To understand why web developers — and even ordinary users — aren’t particularly thrilled with this early preview of IE9, we need to take a look at IE8’s shortcomings:
- Speed — This is all that matters for the average user, and all of IE8’s competitors are faster, something even Microsoft doesn’t deny.
- Emerging standards — Firefox, Safari, Chrome and Opera have all begun implementing support for HTML5 and CSS 3, while IE8 has not. As more and more web apps take advantage of HTML5 tools, IE is in danger of becoming a second-class citizen on the web.
Microsoft needs to hit a home run with IE9, or the IE franchise is going to go the way of Geocities. Unfortunately, based on what Microsoft has shown so far, IE9 looks to be a base hit at best. Certainly IE 9 will be good news on several fronts, notably the speed improvements and the increased CSS 3 support.

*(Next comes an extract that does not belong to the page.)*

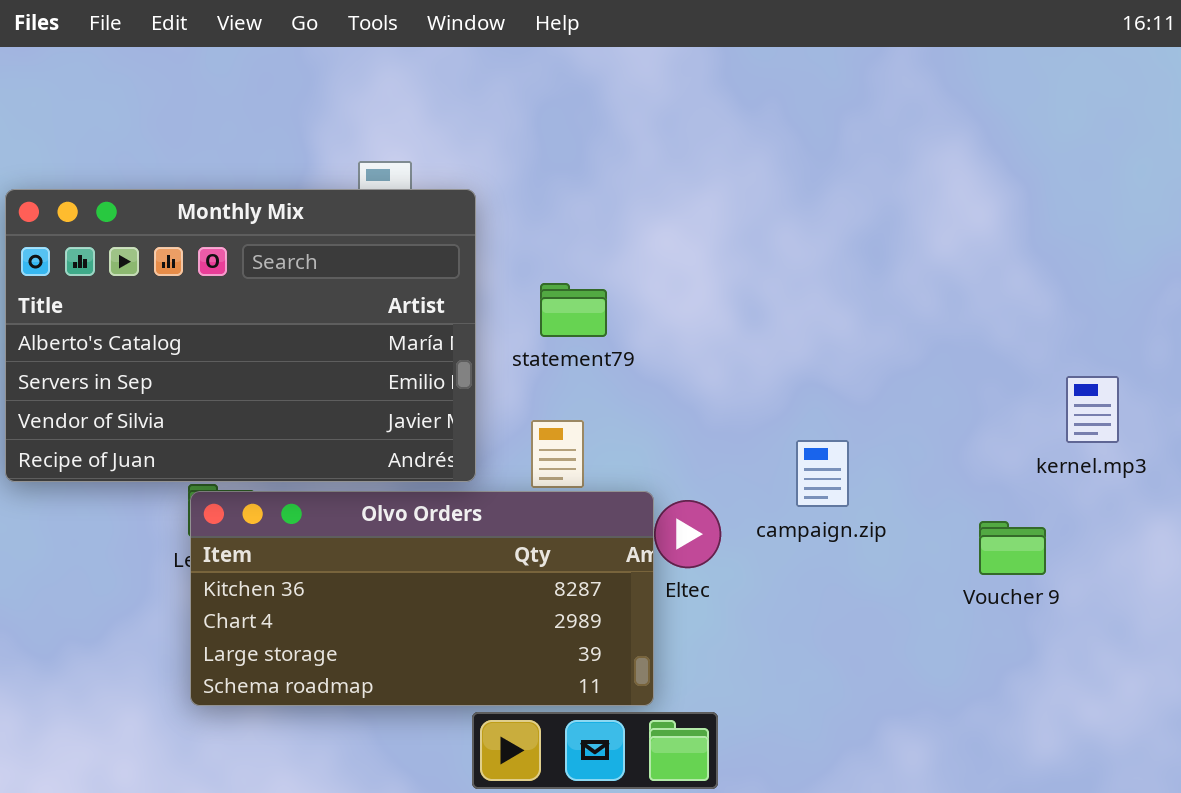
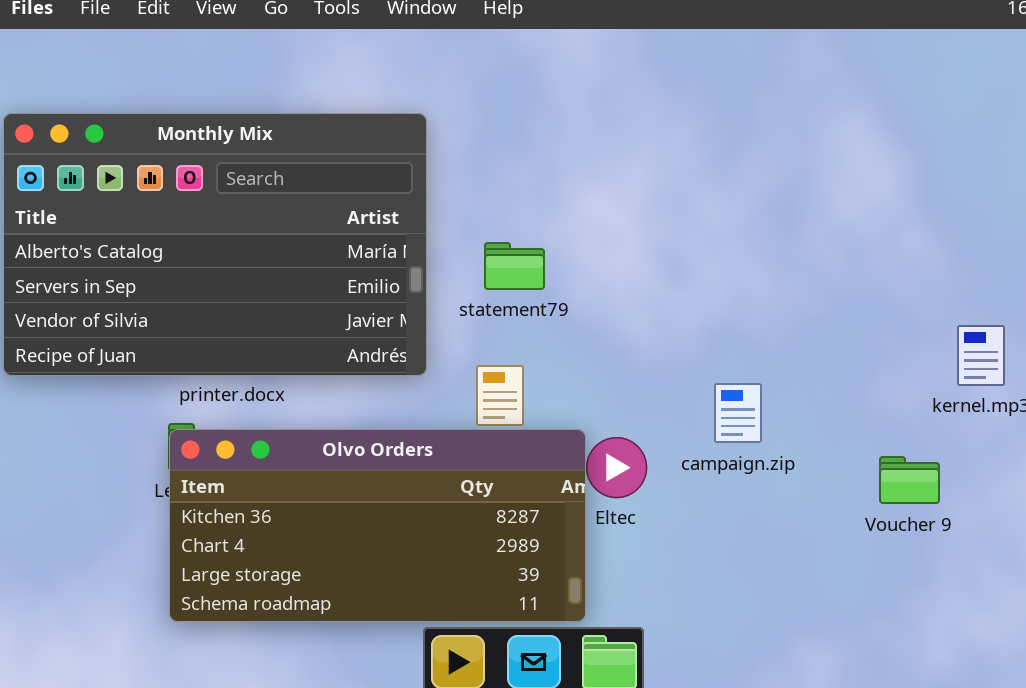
Monthly Mix: [5,189,476,482] -> [3,113,427,376], moved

But once again IE is catching up, not leading the way as it once did.
The typical rebuttal to IE’s shortcomings is that it doesn’t matter — IE still maintains a dominant market share, and will continue to do so, because it ships alongside Windows on new computers. It’s true that IE controls a majority share of the web. Microsoft got that majority because it bested the competition. Keep in mind that IE’s majority share used to be much, much larger, and it continues to slip with every passing month.
While we’re sure there are plenty of people who would love to dance on IE’s grave, the truth is that competition is a good thing. We want to see Microsoft make a better browser. Sadly, thus far, IE9 doesn’t look very competitive.